* HSI +0.7 pct, H-shares +0.8 pct, CSI300 -0.6 pct
* China property sector strong, finmin comments buoy reform hopes
* China Unicom up after plan to buy fixed assets from parent
* Wuliangye set for 6th daily loss, contamination fears escalate
By Clement Tan
HONG KONG, Nov 22 Hong Kong shares climbed to their highest in two weeks on Thursday, helped by strength in Chinese property counters as investors cheered comments by the country's finance minister carried in official media about policy on the sector.

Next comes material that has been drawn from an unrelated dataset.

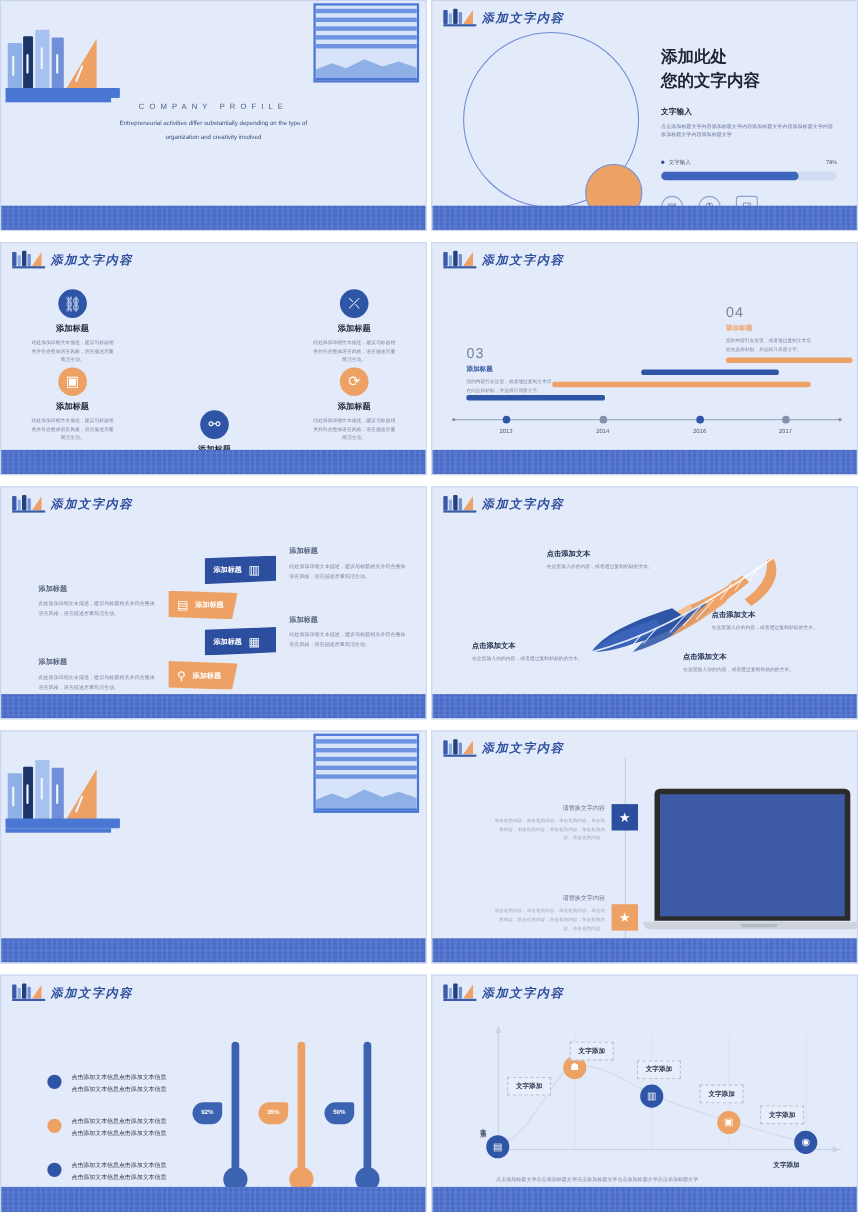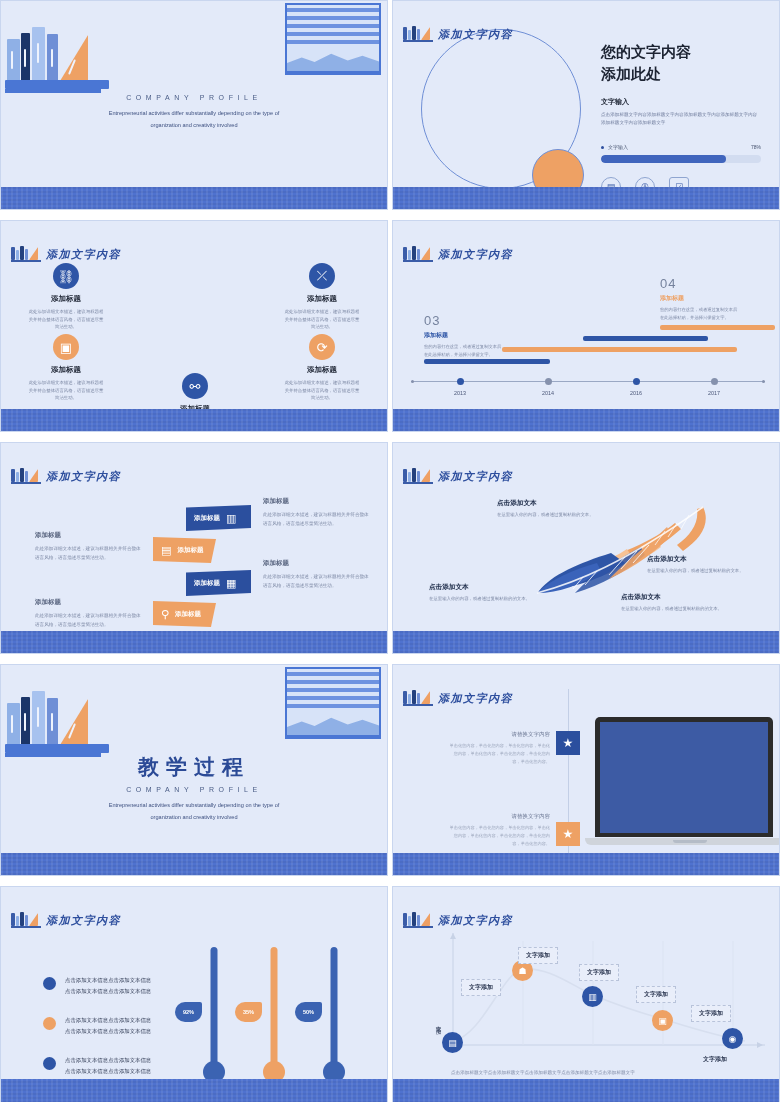"添加文字内容" .hdr { top: 25px -> 7px }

But gains were capped by a weak mainland Chinese market, hit again by a slump in the share prices of alcohol producers. Official investigations by Hunan provincial authorities substantiated earlier Chinese press reports about excessive toxic substances in Jiugui Liquor products.
China and Hong Kong markets, however, barely reacted to a preliminary survey of November manufacturing activity in China, which showed the country's vast manufacturing sector saw expansion accelerate in November for the first time in 13 months.
The Hang Seng Index was up 0.7 percent at 21,663.3 at midday, its highest intra-day level since Nov. 8. The China Enterprises Index of the top Chinese listings in Hong Kong rose 0.8 percent.
The CSI300 Index of the top Shanghai and Shenzhen listings crept down 0.6 percent, while the Shanghai Composite Index slipped 0.5 percent. Both trimmed gains after a strong intra-day reversal of losses on Wednesday.
"The question now is what Beijing is planning to do to ensure stability in the property market in the longer run. They have maxed out all the micromanaging-type of policies this year," said Lee Wee-Liat, head of Asia property research at BNP Paribas.
"I think the expectation in the market is for structural reforms to be gradually announced next year, leading to the phasing out of things like home price curbs. Comments today should feed this sentiment," Lee added.
Official media on Thursday quoted Finance Minister Xie Xuren as saying that the implementation of property taxes will be done gradually.
On Thursday, China Overseas Land & Investment jumped 2.4 percent, creeping back towards an all-time high set on Nov. 5. China Resources Land soared 3.7 percent to its highest in almost three years.
They are each set for their first annual gain in three years, now up 68 and 58 percent on the year.
In the mainland, China Vanke gained 0.6 percent, while Poly Real Estate edged up 0.2 percent.
But Evergrande bucked strength among its sector rivals on the day, declining 1.4 percent after the Hong Kong Economic Journal reported on Thursday that the southern China-focused developer cut prices by as much as 15 percent to meet full year sales targets.
China Unicom was up 2.9 percent after the country's second-largest mobile operator said on Wednesday it would pay 12.2 billion yuan ($2 billion) to its parent company for the fixed-line assets in 21 southern Chinese cities and provinces.
BOTTOMS UP NO MORE
Chinese alcohol makers listed in the mainland tumbled further after the official Xinhua news agency reported that Hunan provincial authorities found as much as 1.04 milligrams per kilogram (mg/kg) of plasticisers in samples of Jiugui Liquor's products.
Plasticisers are additives that increase the fluidity of a material, but are also toxic chemicals that can cause damage to men's reproductive health and cause early female puberty when consumed over a long period.
This according to Xinhua, was more than three times above the health ministry's 0.3 mg/kg limit, but was within the 0.495-2.32 mg/kg range the China Alcoholic Drinks Association listed in a statement on Monday, adding that higher-end alcoholic drinks contain higher levels of plasticiser.
Jiugui's Shenzhen shares stayed suspended, as they have been since Monday, but major players in the Chinese white spirits, or baijiu, sector deepened a downward spiral on the month.
Wuliangye Yibin is set for a sixth-straight loss, diving 4.4 percent to its lowest since July 2010. It has now slumped 18.1 percent in November, set for its worst monthly showing in more than four years.
Bigger rival, Kweichow Moutai shed 1.7 percent but went into the midday break off the day's lows, which were also its lowest since April 11.
Moutai was up as much as 28 percent on the year at the end of October, losses of about 13 percent this month have seen this year's gains cut to just more than 11 percent.
Shares of baijiu makers have been on the backfoot since last month on worries over high inventory levels and fears that strong anti-corruption moves would sap demand for the expensive bottles often used as gifts to local government officials.